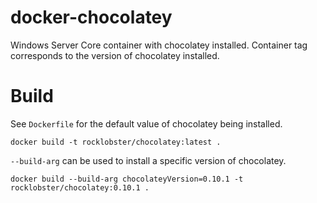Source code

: # docker-chocolatey
Windows Server Core container with chocolatey installed.  Container tag corresponds to the version of chocolatey installed.

# Build
See `Dockerfile` for the default value of chocolatey being installed.

	docker build -t rocklobster/chocolatey:latest .

`--build-arg` can be used to install a specific version of chocolatey.  

	docker build --build-arg chocolateyVersion=0.10.1 -t rocklobster/chocolatey:0.10.1 .
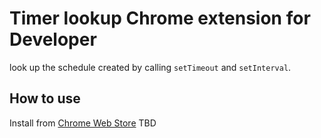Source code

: # Timer lookup Chrome extension for Developer

look up the schedule created by calling `setTimeout` and `setInterval`.

## How to use
Install from [Chrome Web Store]()
TBD
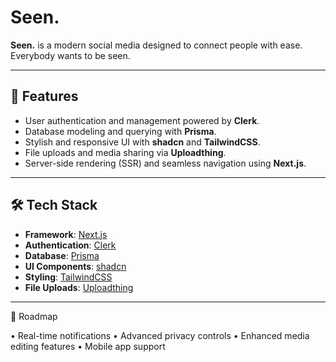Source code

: # Seen.

**Seen.** is a modern social media designed to connect people with ease. Everybody wants to be seen.

---

## 🚀 Features
- User authentication and management powered by **Clerk**.
- Database modeling and querying with **Prisma**.
- Stylish and responsive UI with **shadcn** and **TailwindCSS**.
- File uploads and media sharing via **Uploadthing**.
- Server-side rendering (SSR) and seamless navigation using **Next.js**.

---

## 🛠️ Tech Stack
- **Framework**: [Next.js](https://nextjs.org/)
- **Authentication**: [Clerk](https://clerk.dev/)
- **Database**: [Prisma](https://www.prisma.io/)
- **UI Components**: [shadcn](https://ui.shadcn.dev/)
- **Styling**: [TailwindCSS](https://tailwindcss.com/)
- **File Uploads**: [Uploadthing](https://uploadthing.com/)

---

🌟 Roadmap

•	Real-time notifications
•	Advanced privacy controls
•	Enhanced media editing features
•	Mobile app support

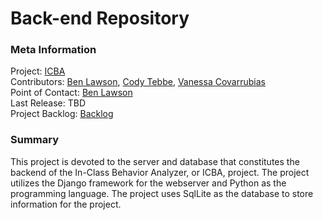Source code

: # Back-end Repository

### Meta Information
Project: [ICBA](https://github.com/Tebbee/In-Class-Behavior-Analyzer)  
Contributors: [Ben Lawson](https://github.com/KarlMarx4701), [Cody Tebbe](https://github.com/Tebbee), [Vanessa Covarrubias](https://github.com/VanessaC97)  
Point of Contact: [Ben Lawson](mailto:bklawson@bsu.edu)  
Last Release: TBD  
Project Backlog: [Backlog](https://github.com/Tebbee/In-Class-Behavior-Analyzer/projects/3)

### Summary
This project is devoted to the server and database that constitutes the backend of the
In-Class Behavior Analyzer, or ICBA, project. The project utilizes the Django framework 
for the webserver and Python as the programming language. The project uses SqlLite as the
database to store information for the project.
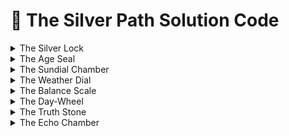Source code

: # 🧭 The Silver Path Solution Code


<details><summary>The Silver Lock</summary>


</details>



<details><summary>The Age Seal</summary>


</details>



<details><summary>The Sundial Chamber</summary>


</details>



<details><summary>The Weather Dial</summary>


</details>



<details><summary>The Balance Scale</summary>


</details>



<details><summary>The Day-Wheel</summary>


</details>



<details><summary>The Truth Stone</summary>


</details>



<details><summary>The Echo Chamber</summary>


</details>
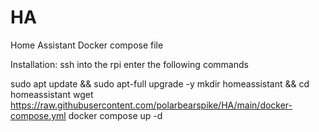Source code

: # HA
Home Assistant Docker compose file


Installation:
ssh into the rpi
enter the following commands

sudo apt update && sudo apt-full upgrade -y
mkdir homeassistant && cd homeassistant
wget https://raw.githubusercontent.com/polarbearspike/HA/main/docker-compose.yml
docker compose up -d




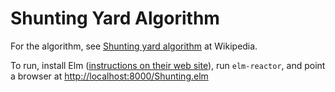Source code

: # Shunting Yard Algorithm

For the algorithm, see [Shunting yard algorithm](https://en.wikipedia.org/wiki/Shunting-yard_algorithm) at Wikipedia.

To run, install Elm ([instructions on their web site](http://elm-lang.org/install)), run `elm-reactor`, and point a browser at [http://localhost:8000/Shunting.elm](http://localhost:8000/Shunting.elm)

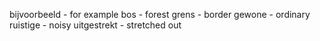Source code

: bijvoorbeeld - for example
bos - forest
grens - border
gewone - ordinary 
ruistige - noisy
uitgestrekt - stretched out
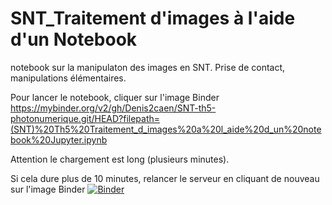 # SNT_Traitement d'images à l'aide d'un Notebook
notebook sur la manipulaton des images en SNT.
Prise de contact, manipulations élémentaires.

Pour lancer le notebook, cliquer sur l'image Binder https://mybinder.org/v2/gh/Denis2caen/SNT-th5-photonumerique.git/HEAD?filepath=(SNT)%20Th5%20Traitement_d_images%20a%20l_aide%20d_un%20notebook%20Jupyter.ipynb

Attention le chargement est long (plusieurs minutes).

Si cela dure plus de 10 minutes, relancer le serveur en cliquant de nouveau sur l'image Binder [![Binder](https://mybinder.org/badge_logo.svg)](https://mybinder.org/v2/gh/Denis2caen/SNT-th5-photonumerique.git/HEAD?filepath=(SNT)%20Th5%20Traitement_d_images%20a%20l_aide%20d_un%20notebook%20Jupyter.ipynb)
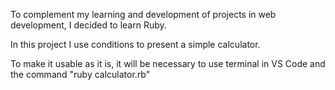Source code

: To complement my learning and development of projects in web development, I decided to learn Ruby.

In this project I use conditions to present a simple calculator.

To make it usable as it is, it will be necessary to use terminal in VS Code and the command "ruby calculator.rb"
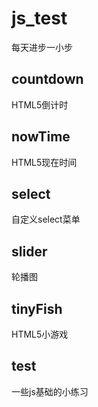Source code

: # js_test
每天进步一小步

## countdown
HTML5倒计时

## nowTime
HTML5现在时间

## select
自定义select菜单

## slider
轮播图

## tinyFish
HTML5小游戏

## test
一些js基础的小练习
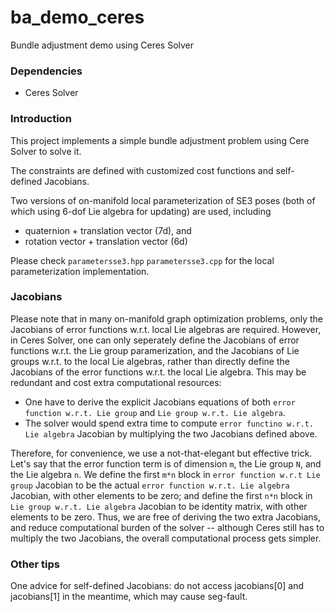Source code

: # ba_demo_ceres

Bundle adjustment demo using Ceres Solver

### Dependencies

- Ceres Solver

### Introduction 

This project implements a simple bundle adjustment problem using Cere Solver to solve it. 

The constraints are defined with customized cost functions and self-defined Jacobians.

Two versions of on-manifold local parameterization of SE3 poses (both of which using 6-dof Lie algebra for updating) are used, including

  - quaternion + translation vector (7d), and
  - rotation vector + translation vector (6d)

Please check `parametersse3.hpp` `parametersse3.cpp` for the local parameterization implementation.

### Jacobians

Please note that in many on-manifold graph optimization problems, only the Jacobians of error functions w.r.t. local Lie algebras are required.  However, in Ceres Solver, one can only seperately define the Jacobians of error functions w.r.t. the Lie group paramerization, and the Jacobians of Lie groups w.r.t. to the local Lie algebras, rather than directly define the Jacobians of the error functions w.r.t. the local Lie algebra. This may be redundant and cost extra computational resources:

  - One have to derive the explicit Jacobians equations of both `error function w.r.t. Lie group` and `Lie group w.r.t. Lie algebra`.
  - The solver would spend extra time to compute `error functino w.r.t. Lie algebra` Jacobian by multiplying the two Jacobians defined above.

Therefore, for convenience, we use a not-that-elegant but effective trick. Let's say that the error function term is of dimension `m`, the Lie group `N`, and the Lie algebra `n`. We define the first `m*n` block in  `error function w.r.t Lie group` Jacobian to be the actual `error function w.r.t. Lie algebra` Jacobian, with other elements to be zero; and define the first `n*n` block in `Lie group w.r.t. Lie algebra` Jacobian to be identity matrix, with other elements to be zero. Thus, we are free of deriving the two extra Jacobians, and reduce computational burden of the solver -- although Ceres still has to multiply the two Jacobians, the overall computational process gets simpler.
 
### Other tips

One advice for self-defined Jacobians: do not access jacobians[0] and jacobians[1] in the meantime, which may cause seg-fault.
####################
Problem to solve — Lay out the source text of all the items above as one numbered list with one line per entry, skipping blank lines. Leave the pictures out of your answer.

Solution to this task —
1. Source code
2. : # docker-chocolatey
3. Windows Server Core container with chocolatey installed.  Container tag corresponds to the version of chocolatey installed.
4. # Build
5. See `Dockerfile` for the default value of chocolatey being installed.
6. 	docker build -t rocklobster/chocolatey:latest .
7. `--build-arg` can be used to install a specific version of chocolatey.  
8. 	docker build --build-arg chocolateyVersion=0.10.1 -t rocklobster/chocolatey:0.10.1 .
9. Source code
10. : # Timer lookup Chrome extension for Developer
11. look up the schedule created by calling `setTimeout` and `setInterval`.
12. ## How to use
13. Install from [Chrome Web Store]()
14. TBD
15. Source code
16. : # Seen.
17. **Seen.** is a modern social media designed to connect people with ease. Everybody wants to be seen.
18. ---
19. ## 🚀 Features
20. - User authentication and management powered by **Clerk**.
21. - Database modeling and querying with **Prisma**.
22. - Stylish and responsive UI with **shadcn** and **TailwindCSS**.
23. - File uploads and media sharing via **Uploadthing**.
24. - Server-side rendering (SSR) and seamless navigation using **Next.js**.
25. ---
26. ## 🛠️ Tech Stack
27. - **Framework**: [Next.js](https://nextjs.org/)
28. - **Authentication**: [Clerk](https://clerk.dev/)
29. - **Database**: [Prisma](https://www.prisma.io/)
30. - **UI Components**: [shadcn](https://ui.shadcn.dev/)
31. - **Styling**: [TailwindCSS](https://tailwindcss.com/)
32. - **File Uploads**: [Uploadthing](https://uploadthing.com/)
33. ---
34. 🌟 Roadmap
35. •	Real-time notifications
36. •	Advanced privacy controls
37. •	Enhanced media editing features
38. •	Mobile app support
39. Source code
40. : # Back-end Repository
41. ### Meta Information
42. Project: [ICBA](https://github.com/Tebbee/In-Class-Behavior-Analyzer)  
43. Contributors: [Ben Lawson](https://github.com/KarlMarx4701), [Cody Tebbe](https://github.com/Tebbee), [Vanessa Covarrubias](https://github.com/VanessaC97)  
44. Point of Contact: [Ben Lawson](mailto:bklawson@bsu.edu)  
45. Last Release: TBD  
46. Project Backlog: [Backlog](https://github.com/Tebbee/In-Class-Behavior-Analyzer/projects/3)
47. ### Summary
48. This project is devoted to the server and database that constitutes the backend of the
49. In-Class Behavior Analyzer, or ICBA, project. The project utilizes the Django framework 
50. for the webserver and Python as the programming language. The project uses SqlLite as the
51. database to store information for the project.
52. Source code
53. : # 🧭 The Silver Path Solution Code
54. <details><summary>The Silver Lock</summary>
55. </details>
56. <details><summary>The Age Seal</summary>
57. </details>
58. <details><summary>The Sundial Chamber</summary>
59. </details>
60. <details><summary>The Weather Dial</summary>
61. </details>
62. <details><summary>The Balance Scale</summary>
63. </details>
64. <details><summary>The Day-Wheel</summary>
65. </details>
66. <details><summary>The Truth Stone</summary>
67. </details>
68. <details><summary>The Echo Chamber</summary>
69. </details>
70. Source code
71. : # HA
72. Home Assistant Docker compose file
73. Installation:
74. ssh into the rpi
75. enter the following commands
76. sudo apt update && sudo apt-full upgrade -y
77. mkdir homeassistant && cd homeassistant
78. wget https://raw.githubusercontent.com/polarbearspike/HA/main/docker-compose.yml
79. docker compose up -d
80. Source code
81. : # Shunting Yard Algorithm
82. For the algorithm, see [Shunting yard algorithm](https://en.wikipedia.org/wiki/Shunting-yard_algorithm) at Wikipedia.
83. To run, install Elm ([instructions on their web site](http://elm-lang.org/install)), run `elm-reactor`, and point a browser at [http://localhost:8000/Shunting.elm](http://localhost:8000/Shunting.elm)
84. Source code
85. : bijvoorbeeld - for example
86. bos - forest
87. grens - border
88. gewone - ordinary 
89. ruistige - noisy
90. uitgestrekt - stretched out
91.  # SNT_Traitement d'images à l'aide d'un Notebook
92. notebook sur la manipulaton des images en SNT.
93. Prise de contact, manipulations élémentaires.
94. Pour lancer le notebook, cliquer sur l'image Binder https://mybinder.org/v2/gh/Denis2caen/SNT-th5-photonumerique.git/HEAD?filepath=(SNT)%20Th5%20Traitement_d_images%20a%20l_aide%20d_un%20notebook%20Jupyter.ipynb
95. Attention le chargement est long (plusieurs minutes).
96. Si cela dure plus de 10 minutes, relancer le serveur en cliquant de nouveau sur l'image Binder [![Binder](https://mybinder.org/badge_logo.svg)](https://mybinder.org/v2/gh/Denis2caen/SNT-th5-photonumerique.git/HEAD?filepath=(SNT)%20Th5%20Traitement_d_images%20a%20l_aide%20d_un%20notebook%20Jupyter.ipynb)
97. Source code
98. : To complement my learning and development of projects in web development, I decided to learn Ruby.
99. In this project I use conditions to present a simple calculator.
100. To make it usable as it is, it will be necessary to use terminal in VS Code and the command "ruby calculator.rb"
101. Source code
102. : # js_test
103. 每天进步一小步
104. ## countdown
105. HTML5倒计时
106. ## nowTime
107. HTML5现在时间
108. ## select
109. 自定义select菜单
110. ## slider
111. 轮播图
112. ## tinyFish
113. HTML5小游戏
114. ## test
115. 一些js基础的小练习
116. Source code
117. : # ba_demo_ceres
118. Bundle adjustment demo using Ceres Solver
119. ### Dependencies
120. - Ceres Solver
121. ### Introduction 
122. This project implements a simple bundle adjustment problem using Cere Solver to solve it. 
123. The constraints are defined with customized cost functions and self-defined Jacobians.
124. Two versions of on-manifold local parameterization of SE3 poses (both of which using 6-dof Lie algebra for updating) are used, including
125.   - quaternion + translation vector (7d), and
126.   - rotation vector + translation vector (6d)
127. Please check `parametersse3.hpp` `parametersse3.cpp` for the local parameterization implementation.
128. ### Jacobians
129. Please note that in many on-manifold graph optimization problems, only the Jacobians of error functions w.r.t. local Lie algebras are required.  However, in Ceres Solver, one can only seperately define the Jacobians of error functions w.r.t. the Lie group paramerization, and the Jacobians of Lie groups w.r.t. to the local Lie algebras, rather than directly define the Jacobians of the error functions w.r.t. the local Lie algebra. This may be redundant and cost extra computational resources:
130.   - One have to derive the explicit Jacobians equations of both `error function w.r.t. Lie group` and `Lie group w.r.t. Lie algebra`.
131.   - The solver would spend extra time to compute `error functino w.r.t. Lie algebra` Jacobian by multiplying the two Jacobians defined above.
132. Therefore, for convenience, we use a not-that-elegant but effective trick. Let's say that the error function term is of dimension `m`, the Lie group `N`, and the Lie algebra `n`. We define the first `m*n` block in  `error function w.r.t Lie group` Jacobian to be the actual `error function w.r.t. Lie algebra` Jacobian, with other elements to be zero; and define the first `n*n` block in `Lie group w.r.t. Lie algebra` Jacobian to be identity matrix, with other elements to be zero. Thus, we are free of deriving the two extra Jacobians, and reduce computational burden of the solver -- although Ceres still has to multiply the two Jacobians, the overall computational process gets simpler.
133. ### Other tips
134. One advice for self-defined Jacobians: do not access jacobians[0] and jacobians[1] in the meantime, which may cause seg-fault.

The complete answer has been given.